## What is being asked
Please continue the blog post about the improvised Kauai workout from the point where it ends.

## Passage
Monday, January 18th, 2010

And now, back to our regular programming…

Apologies for the derivation into sadness yesterday. I suppose sometimes it cannot be helped. Meanwhile, I’ll try to resist getting all somber and sorrowful in the upcoming days/weeks. I will say it was kind of a relief to ‘purge,’ so thanks for listening.

Gotta work the biceps.

Moving right along, it’s 8:00am here in Kauai, and I just finished a rather grueling upper body workout.

It was the same workout I usually do, just…altered in a manner that made it notably harder.

Usually I do the workout using neoprene-covered five and eight-pound hand weights.

Seeing as the last thing I would put in my luggage is ten pounds of dead weight as it’s much easier to do so with shoes I never end up wearing anyway, I was forced to improvise. And after testing a variety of objects around the house for sufficient poundage and grippability, I finally discovered my muse.

Don't forget the deltoids!



Certainly you recall the great champagne athletes of Haute-Marne, France? The spectacle as they would wind up and throw the bottles as hard as they could into the side of a ship, often tearing a hole in the hull upon collision? The glorious sight of champagne spray and shards of glass and wood flying everywhere? Admittedly, many people lost their sight standing a little too close to the flying shrapnel, but there are always risks when beholding history in the making.

Who can forget Etienne “Napoleon” Beauchamp, who revolutionized the sport in 1903, tearing sixteen cannon-sized holes into the side of the previously mighty and water-tight Dupuy de Dome before collapsing into an exhausted heap on the grass-covered ground? Not only will he live on as the greatest champagne thrower to ever live, but he is also the sole reason the sport was outlawed and ultimately abandoned altogether. When the French Navy returned and saw the damage inflicted on their once-proud vessel, well, clearly this had to stop.

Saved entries

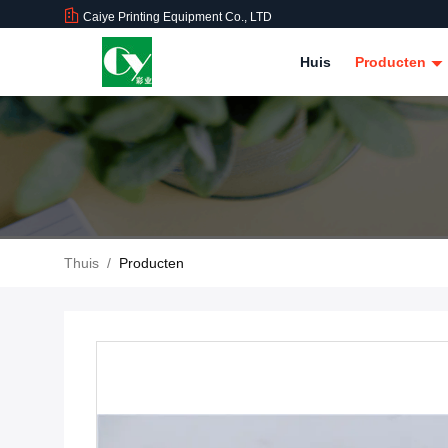
Caiye Printing Equipment Co., LTD
Huis
Producten
Thuis
/
Producten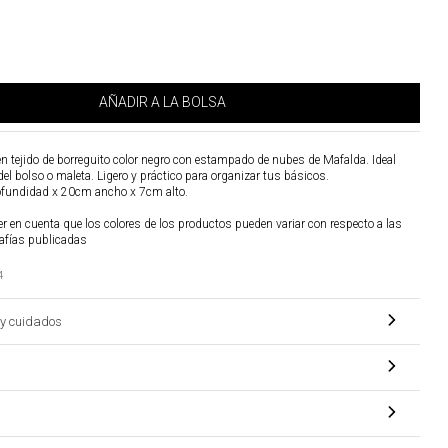
AÑADIR A LA BOLSA
n tejido de borreguito color negro con estampado de nubes de Mafalda. Ideal
 del bolso o maleta. Ligero y práctico para organizar tus básicos.
fundidad x 20cm ancho x 7cm alto.
r en cuenta que los colores de los productos pueden variar con respecto a las
afías publicadas
4
y cuidados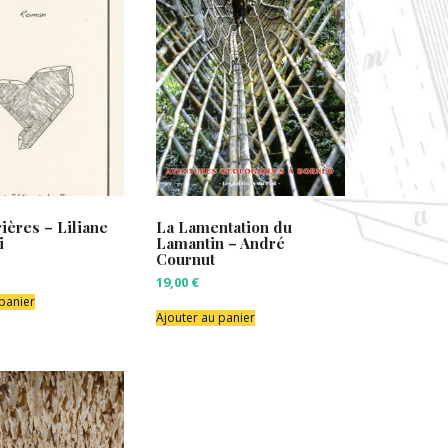
rières – Liliane
La Lamentation du
i
Lamantin – André
Cournut
19,00
€
 panier
Ajouter au panier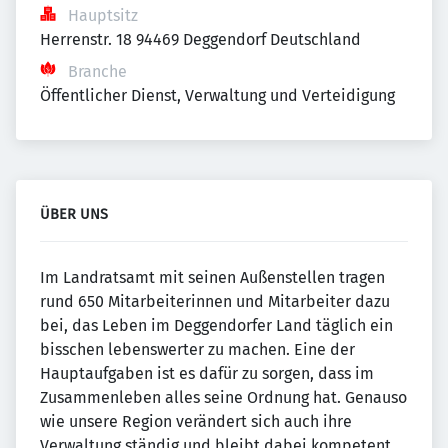
Hauptsitz
Herrenstr. 18 94469 Deggendorf Deutschland
Branche
Öffentlicher Dienst, Verwaltung und Verteidigung
ÜBER UNS
Im Landratsamt mit seinen Außenstellen tragen
rund 650 Mitarbeiterinnen und Mitarbeiter dazu
bei, das Leben im Deggendorfer Land täglich ein
bisschen lebenswerter zu machen. Eine der
Hauptaufgaben ist es dafür zu sorgen, dass im
Zusammenleben alles seine Ordnung hat. Genauso
wie unsere Region verändert sich auch ihre
Verwaltung ständig und bleibt dabei kompetent,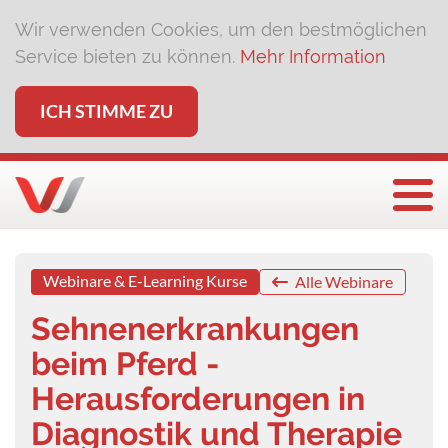
Wir verwenden Cookies, um den bestmöglichen
Service bieten zu können.
Mehr Information
ICH STIMME ZU
Togg
Webinare & E-Learning Kurse
Alle Webinare
Sehnenerkrankungen
beim Pferd -
Herausforderungen in
Diagnostik und Therapie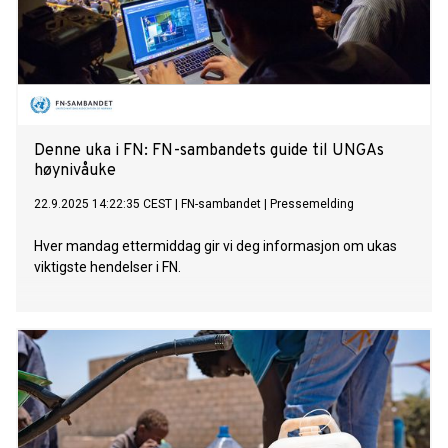
Denne uka i FN: FN-sambandets guide til UNGAs
høynivåuke
22.9.2025 14:22:35 CEST
|
FN-sambandet
|
Pressemelding
Hver mandag ettermiddag gir vi deg informasjon om ukas
viktigste hendelser i FN.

## Exercise answer
Rounding it out with some triceps kick-backs.

Although I have neither the strength, passion, nor the financial backing of the French luminaries, I did feel I was launching my own mini-revival of the tradition in my decision to employ champagne bottles as hand weights. I’m no pro, but I would estimate they fall in the five-pound range, whereas the wine bottles were only about three…and mostly from California, which simply will not do. True, they’re freezing cold and the weight is a bit unevenly distributed on one end, but that’s the price of greatness.

As with any workout, it’s really important that you employ proper form. When working with champagne….hell, form goes right out the window. Just make sure you hang on tight and don’t drop them! Ignore the early signs of frost bite in your finger tips. It’ll wear off.

Simply put and stated despite the obvious, I am willing to go the distance and improvise in the (fruitless and futile) pursuit of Linda Hamilton T2 arms. And improvise I must. One final tip: No mimosas for breakfast…unless you like licking them off the ceiling.